## [TO DO]
Nothing but a number is needed: the count of lines below that include "Пудинг".

Dataset items:

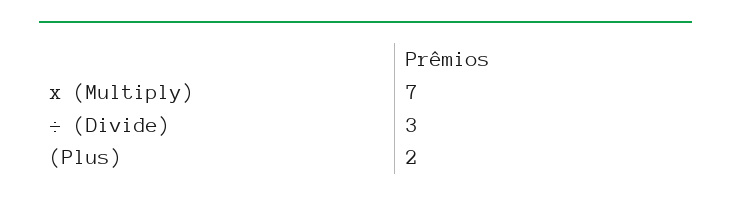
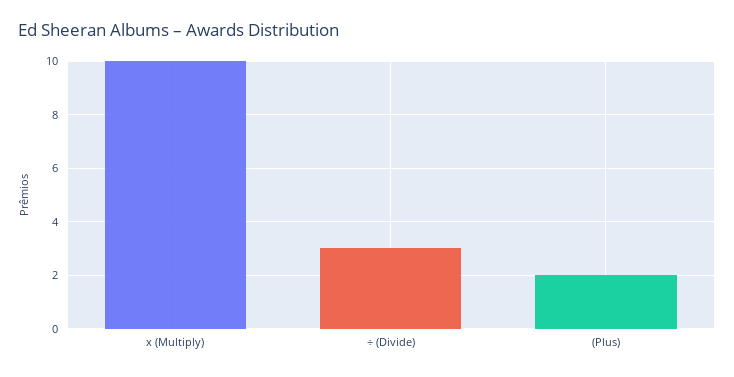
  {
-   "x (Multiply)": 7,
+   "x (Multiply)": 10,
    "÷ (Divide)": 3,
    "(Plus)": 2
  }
==
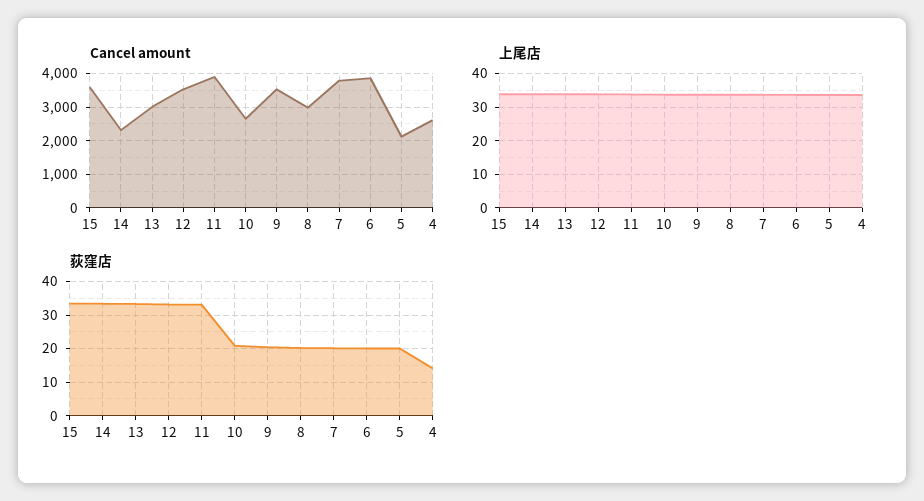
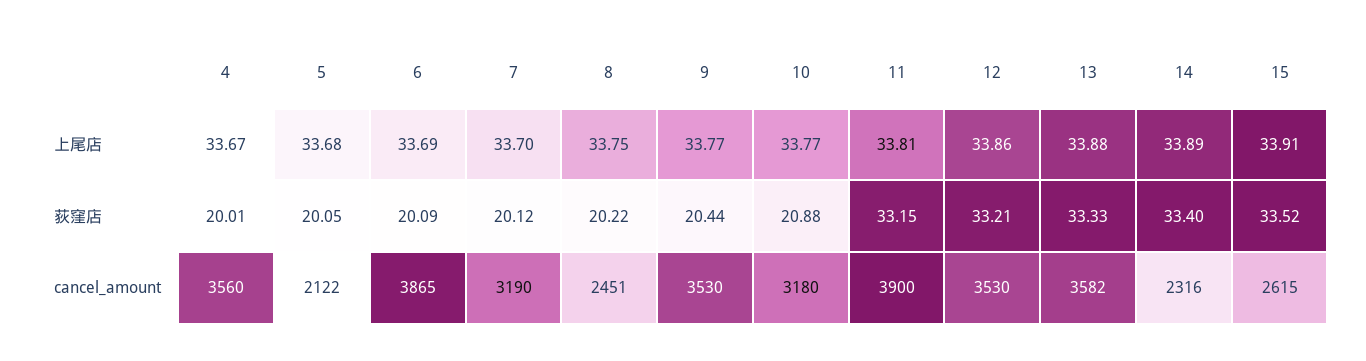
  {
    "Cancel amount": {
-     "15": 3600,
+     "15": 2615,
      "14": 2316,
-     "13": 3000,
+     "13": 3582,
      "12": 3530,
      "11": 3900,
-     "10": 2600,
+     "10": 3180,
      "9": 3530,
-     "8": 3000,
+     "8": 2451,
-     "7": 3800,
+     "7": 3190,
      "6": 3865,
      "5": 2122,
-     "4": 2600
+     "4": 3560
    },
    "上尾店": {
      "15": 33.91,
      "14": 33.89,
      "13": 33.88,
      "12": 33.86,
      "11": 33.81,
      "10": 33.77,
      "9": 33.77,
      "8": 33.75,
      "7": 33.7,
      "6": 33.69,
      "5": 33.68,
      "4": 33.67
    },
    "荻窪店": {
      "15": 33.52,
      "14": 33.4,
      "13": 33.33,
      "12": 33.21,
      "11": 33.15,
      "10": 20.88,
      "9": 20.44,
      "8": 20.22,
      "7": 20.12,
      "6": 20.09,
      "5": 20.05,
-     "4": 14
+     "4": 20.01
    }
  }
---
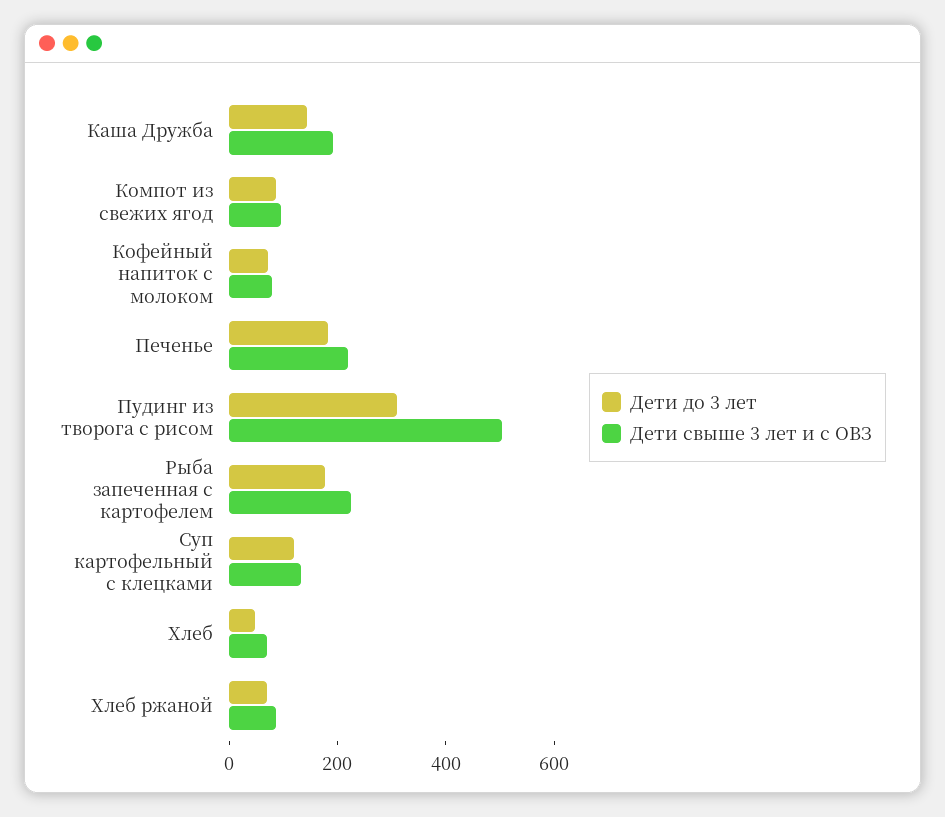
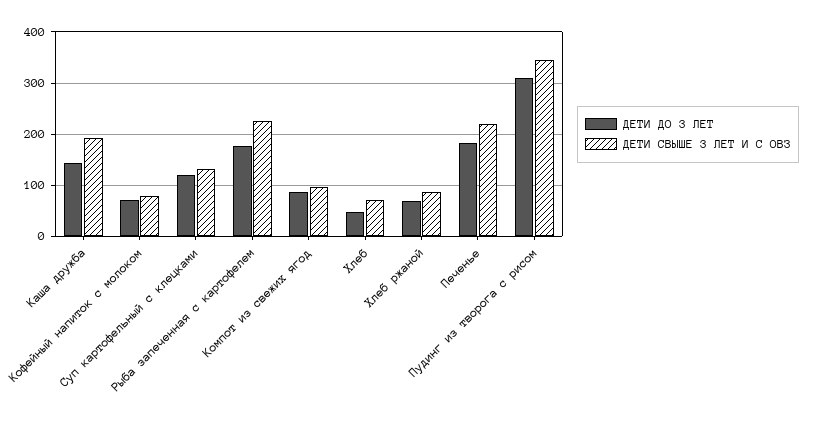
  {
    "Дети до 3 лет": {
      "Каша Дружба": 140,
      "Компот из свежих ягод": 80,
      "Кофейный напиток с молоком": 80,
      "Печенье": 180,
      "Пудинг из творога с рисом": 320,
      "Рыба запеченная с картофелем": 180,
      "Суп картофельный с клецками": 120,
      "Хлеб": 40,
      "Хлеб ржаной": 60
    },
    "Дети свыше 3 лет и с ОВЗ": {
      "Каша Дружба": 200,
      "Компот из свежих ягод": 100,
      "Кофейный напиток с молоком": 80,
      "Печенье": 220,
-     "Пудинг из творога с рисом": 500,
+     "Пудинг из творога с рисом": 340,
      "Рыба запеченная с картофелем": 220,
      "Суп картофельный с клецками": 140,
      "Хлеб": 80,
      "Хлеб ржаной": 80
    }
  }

## [COMPLETED EXERCISE]
3